_RECORDS FOR THE TASK_

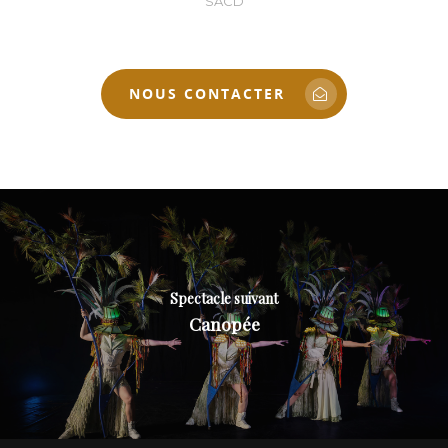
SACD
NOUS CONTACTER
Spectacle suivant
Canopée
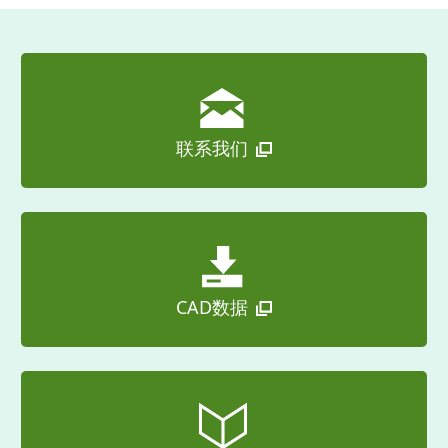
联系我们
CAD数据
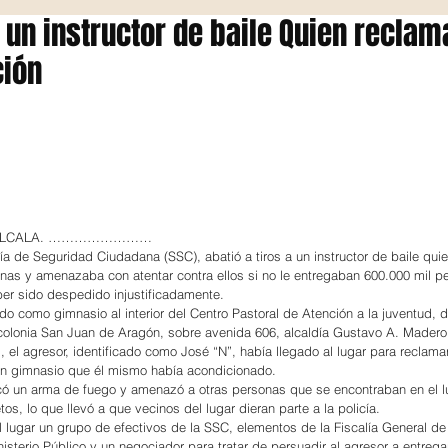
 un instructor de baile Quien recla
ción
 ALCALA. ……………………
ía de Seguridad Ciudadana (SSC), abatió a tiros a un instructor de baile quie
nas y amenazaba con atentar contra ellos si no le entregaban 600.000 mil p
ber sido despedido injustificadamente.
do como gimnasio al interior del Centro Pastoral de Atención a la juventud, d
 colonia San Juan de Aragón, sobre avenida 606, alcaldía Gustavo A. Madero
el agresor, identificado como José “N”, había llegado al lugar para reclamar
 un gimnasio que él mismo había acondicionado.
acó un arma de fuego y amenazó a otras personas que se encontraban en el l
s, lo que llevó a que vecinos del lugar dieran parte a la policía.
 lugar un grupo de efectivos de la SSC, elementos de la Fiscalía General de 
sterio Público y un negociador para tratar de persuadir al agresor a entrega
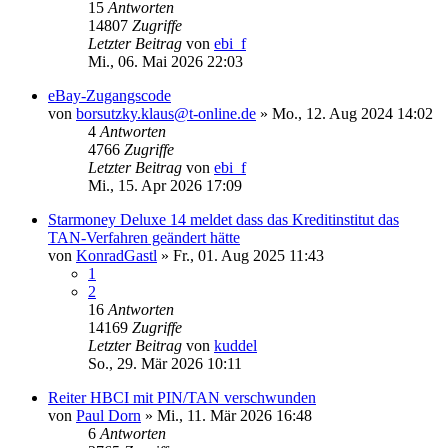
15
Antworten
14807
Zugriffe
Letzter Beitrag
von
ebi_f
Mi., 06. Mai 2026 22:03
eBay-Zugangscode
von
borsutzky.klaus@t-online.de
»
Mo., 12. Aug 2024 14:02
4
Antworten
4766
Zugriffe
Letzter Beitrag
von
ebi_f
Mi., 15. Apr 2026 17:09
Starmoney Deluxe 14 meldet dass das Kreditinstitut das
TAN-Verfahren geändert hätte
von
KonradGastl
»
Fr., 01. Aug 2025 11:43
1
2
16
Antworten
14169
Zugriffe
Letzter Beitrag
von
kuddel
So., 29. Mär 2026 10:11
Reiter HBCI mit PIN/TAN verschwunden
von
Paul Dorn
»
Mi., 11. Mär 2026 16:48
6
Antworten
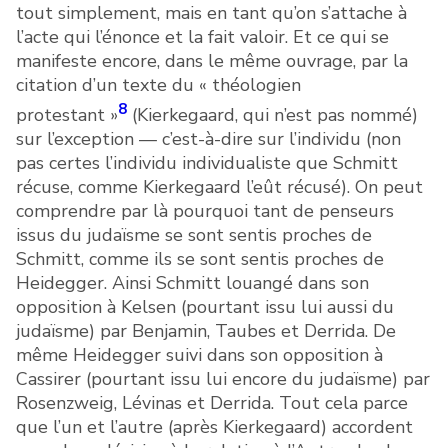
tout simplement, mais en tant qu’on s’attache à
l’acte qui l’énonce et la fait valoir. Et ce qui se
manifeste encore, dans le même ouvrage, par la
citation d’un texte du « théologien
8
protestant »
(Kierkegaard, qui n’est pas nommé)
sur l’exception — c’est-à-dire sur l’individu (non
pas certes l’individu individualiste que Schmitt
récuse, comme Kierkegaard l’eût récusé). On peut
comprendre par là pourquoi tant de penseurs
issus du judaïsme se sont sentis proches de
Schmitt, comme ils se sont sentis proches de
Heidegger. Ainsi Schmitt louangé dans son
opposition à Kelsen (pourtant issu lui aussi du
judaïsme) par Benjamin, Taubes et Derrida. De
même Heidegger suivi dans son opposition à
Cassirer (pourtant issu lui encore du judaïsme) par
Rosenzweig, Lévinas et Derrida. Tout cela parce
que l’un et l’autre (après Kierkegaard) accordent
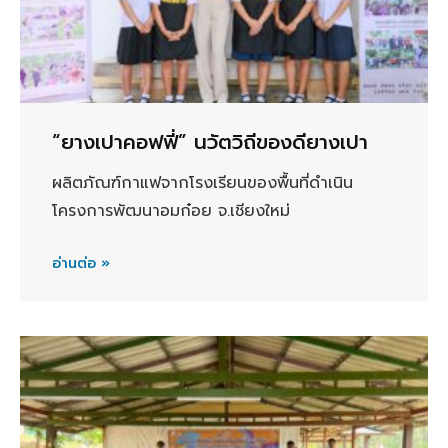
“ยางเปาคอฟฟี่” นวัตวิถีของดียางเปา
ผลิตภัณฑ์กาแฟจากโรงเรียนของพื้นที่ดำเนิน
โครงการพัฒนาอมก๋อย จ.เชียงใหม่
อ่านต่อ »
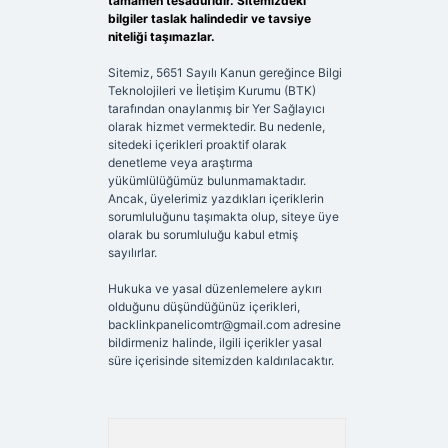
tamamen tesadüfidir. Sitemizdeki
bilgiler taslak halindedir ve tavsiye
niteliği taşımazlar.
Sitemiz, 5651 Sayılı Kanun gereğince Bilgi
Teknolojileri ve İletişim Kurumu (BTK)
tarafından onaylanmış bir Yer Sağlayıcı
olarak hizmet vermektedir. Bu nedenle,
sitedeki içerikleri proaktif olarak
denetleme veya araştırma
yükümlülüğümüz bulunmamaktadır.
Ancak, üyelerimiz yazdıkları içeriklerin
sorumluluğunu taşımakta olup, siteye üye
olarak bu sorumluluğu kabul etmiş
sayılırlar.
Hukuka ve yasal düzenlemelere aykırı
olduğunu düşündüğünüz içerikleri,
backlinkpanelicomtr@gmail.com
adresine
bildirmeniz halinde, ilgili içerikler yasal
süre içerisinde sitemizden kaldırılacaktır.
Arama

_BRIEF_
Transcribe all entries above exactly. Drop the pictures.

_RESULT FOR THIS TASK_
SACD
NOUS CONTACTER
Spectacle suivant
Canopée
联系我们
CAD数据
 un instructor de baile Quien recla
ción
 ALCALA. ……………………
ía de Seguridad Ciudadana (SSC), abatió a tiros a un instructor de baile quie
nas y amenazaba con atentar contra ellos si no le entregaban 600.000 mil p
ber sido despedido injustificadamente.
do como gimnasio al interior del Centro Pastoral de Atención a la juventud, d
 colonia San Juan de Aragón, sobre avenida 606, alcaldía Gustavo A. Madero
el agresor, identificado como José “N”, había llegado al lugar para reclamar
 un gimnasio que él mismo había acondicionado.
acó un arma de fuego y amenazó a otras personas que se encontraban en el l
s, lo que llevó a que vecinos del lugar dieran parte a la policía.
 lugar un grupo de efectivos de la SSC, elementos de la Fiscalía General de 
sterio Público y un negociador para tratar de persuadir al agresor a entrega
15
Antworten
14807
Zugriffe
Letzter Beitrag
von
ebi_f
Mi., 06. Mai 2026 22:03
eBay-Zugangscode
von
borsutzky.klaus@t-online.de
»
Mo., 12. Aug 2024 14:02
4
Antworten
4766
Zugriffe
Letzter Beitrag
von
ebi_f
Mi., 15. Apr 2026 17:09
Starmoney Deluxe 14 meldet dass das Kreditinstitut das
TAN-Verfahren geändert hätte
von
KonradGastl
»
Fr., 01. Aug 2025 11:43
1
2
16
Antworten
14169
Zugriffe
Letzter Beitrag
von
kuddel
So., 29. Mär 2026 10:11
Reiter HBCI mit PIN/TAN verschwunden
von
Paul Dorn
»
Mi., 11. Mär 2026 16:48
6
Antworten
tout simplement, mais en tant qu’on s’attache à
l’acte qui l’énonce et la fait valoir. Et ce qui se
manifeste encore, dans le même ouvrage, par la
citation d’un texte du « théologien
8
protestant »
(Kierkegaard, qui n’est pas nommé)
sur l’exception — c’est-à-dire sur l’individu (non
pas certes l’individu individualiste que Schmitt
récuse, comme Kierkegaard l’eût récusé). On peut
comprendre par là pourquoi tant de penseurs
issus du judaïsme se sont sentis proches de
Schmitt, comme ils se sont sentis proches de
Heidegger. Ainsi Schmitt louangé dans son
opposition à Kelsen (pourtant issu lui aussi du
judaïsme) par Benjamin, Taubes et Derrida. De
même Heidegger suivi dans son opposition à
Cassirer (pourtant issu lui encore du judaïsme) par
Rosenzweig, Lévinas et Derrida. Tout cela parce
que l’un et l’autre (après Kierkegaard) accordent
“ยางเปาคอฟฟี่” นวัตวิถีของดียางเปา
ผลิตภัณฑ์กาแฟจากโรงเรียนของพื้นที่ดำเนิน
โครงการพัฒนาอมก๋อย จ.เชียงใหม่
อ่านต่อ »
tamamen tesadüfidir. Sitemizdeki
bilgiler taslak halindedir ve tavsiye
niteliği taşımazlar.
Sitemiz, 5651 Sayılı Kanun gereğince Bilgi
Teknolojileri ve İletişim Kurumu (BTK)
tarafından onaylanmış bir Yer Sağlayıcı
olarak hizmet vermektedir. Bu nedenle,
sitedeki içerikleri proaktif olarak
denetleme veya araştırma
yükümlülüğümüz bulunmamaktadır.
Ancak, üyelerimiz yazdıkları içeriklerin
sorumluluğunu taşımakta olup, siteye üye
olarak bu sorumluluğu kabul etmiş
sayılırlar.
Hukuka ve yasal düzenlemelere aykırı
olduğunu düşündüğünüz içerikleri,
backlinkpanelicomtr@gmail.com
adresine
bildirmeniz halinde, ilgili içerikler yasal
süre içerisinde sitemizden kaldırılacaktır.
Arama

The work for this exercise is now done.